[Dataset entries]
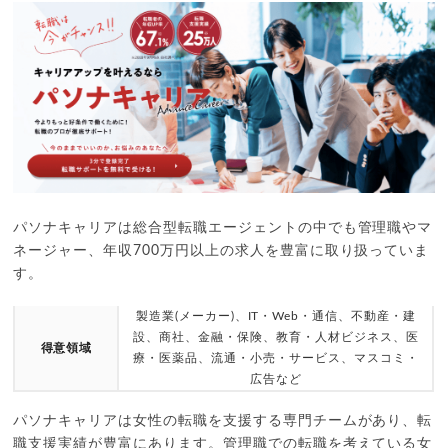
パソナキャリアは総合型転職エージェントの中でも管理職やマ
ネージャー、年収700万円以上の求人を豊富に取り扱っていま
す。
製造業(メーカー)、IT・Web・通信、不動産・建
設、商社、金融・保険、教育・人材ビジネス、医
得意領域
療・医薬品、流通・小売・サービス、マスコミ・
広告など
パソナキャリアは女性の転職を支援する専門チームがあり、転
職支援実績が豊富にあります。管理職での転職を考えている女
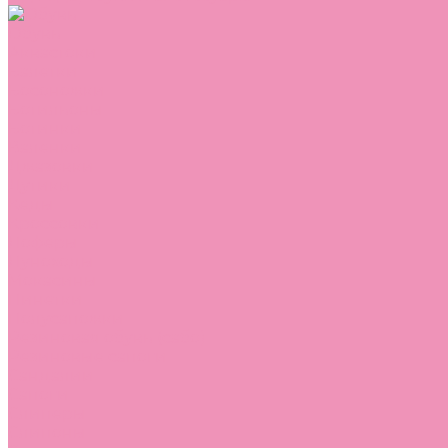
Обувь
Аквастоки
Балетки
Босоножки
Ботильоны
Ботинки
Валенки
Джазовки
Дутики
Кеды
Кроссовки
Лоферы
Луноходы
Мокасины
Пинетки
Полусапожки
Резиновая обувь (сабо)
Резиновые сапоги
Сандалии
Сапоги
Слиперы
Слипоны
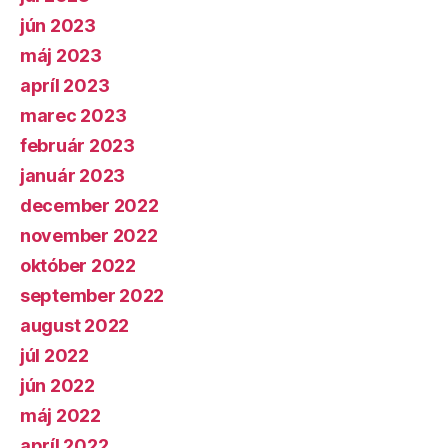
jún 2023
máj 2023
apríl 2023
marec 2023
február 2023
január 2023
december 2022
november 2022
október 2022
september 2022
august 2022
júl 2022
jún 2022
máj 2022
apríl 2022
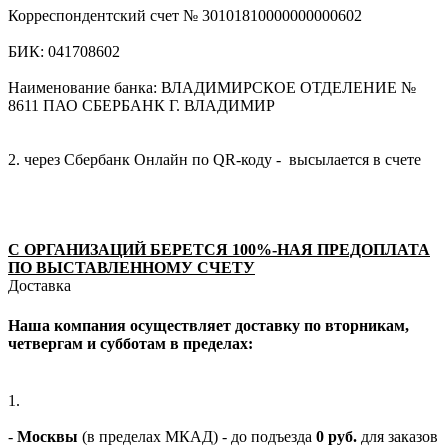
Корреспондентский счет № 30101810000000000602
БИК: 041708602
Наименование банка: ВЛАДИМИРСКОЕ ОТДЕЛЕНИЕ №
8611 ПАО СБЕРБАНК Г. ВЛАДИМИР
2. через Сбербанк Онлайн по QR-коду - высылается в счете
С ОРГАНИЗАЦИЙ БЕРЕТСЯ 100%-НАЯ ПРЕДОПЛАТА
ПО ВЫСТАВЛЕННОМУ СЧЕТУ
Доставка
Наша компания осуществляет доставку по вторникам,
четвергам и субботам в пределах:
1.
-
Москвы
(в пределах МКАД) - до подъезда
0 руб.
для заказов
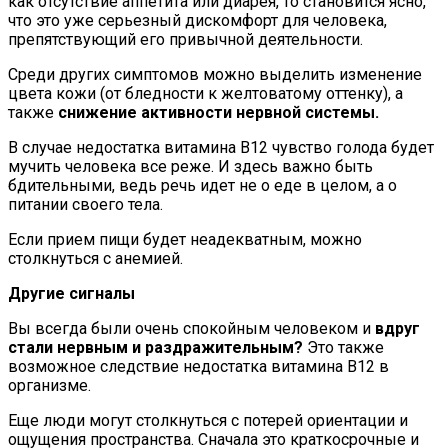
как отсутствие аппетита или диарея, то становится ясно,
что это уже серьезный дискомфорт для человека,
препятствующий его привычной деятельности.
Среди других симптомов можно выделить изменение
цвета кожи (от бледности к желтоватому оттенку), а
также
снижение активности нервной системы.
В случае недостатка витамина В12 чувство голода будет
мучить человека все реже. И здесь важно быть
бдительными, ведь речь идет не о еде в целом, а о
питании своего тела.
Если прием пищи будет неадекватным, можно
столкнуться с анемией.
Другие сигналы
Вы всегда были очень спокойным человеком и
вдруг
стали нервным и раздражительным?
Это также
возможное следствие недостатка витамина В12 в
организме.
Еще люди могут столкнуться с потерей ориентации и
ощущения пространства. Сначала это краткосрочные и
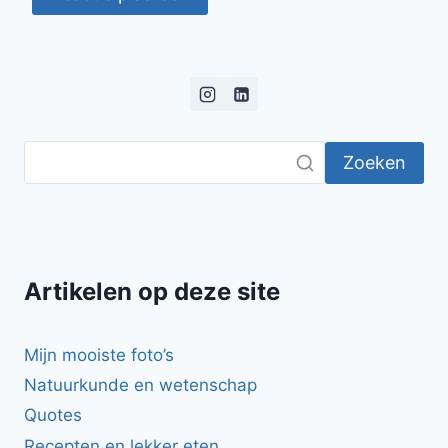
Zoeken
Artikelen op deze site
Mijn mooiste foto’s
Natuurkunde en wetenschap
Quotes
Recepten en lekker eten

Your instructions »
Leaving each picture behind, please give again exactly the lines above from the one with "мучить человека все реже. И здесь важно быть" through the one with "Mijn mooiste foto’s", both included, and no others.

Result of this exercise »
мучить человека все реже. И здесь важно быть
бдительными, ведь речь идет не о еде в целом, а о
питании своего тела.
Если прием пищи будет неадекватным, можно
столкнуться с анемией.
Другие сигналы
Вы всегда были очень спокойным человеком и
вдруг
стали нервным и раздражительным?
Это также
возможное следствие недостатка витамина В12 в
организме.
Еще люди могут столкнуться с потерей ориентации и
ощущения пространства. Сначала это краткосрочные и
Zoeken
Artikelen op deze site
Mijn mooiste foto’s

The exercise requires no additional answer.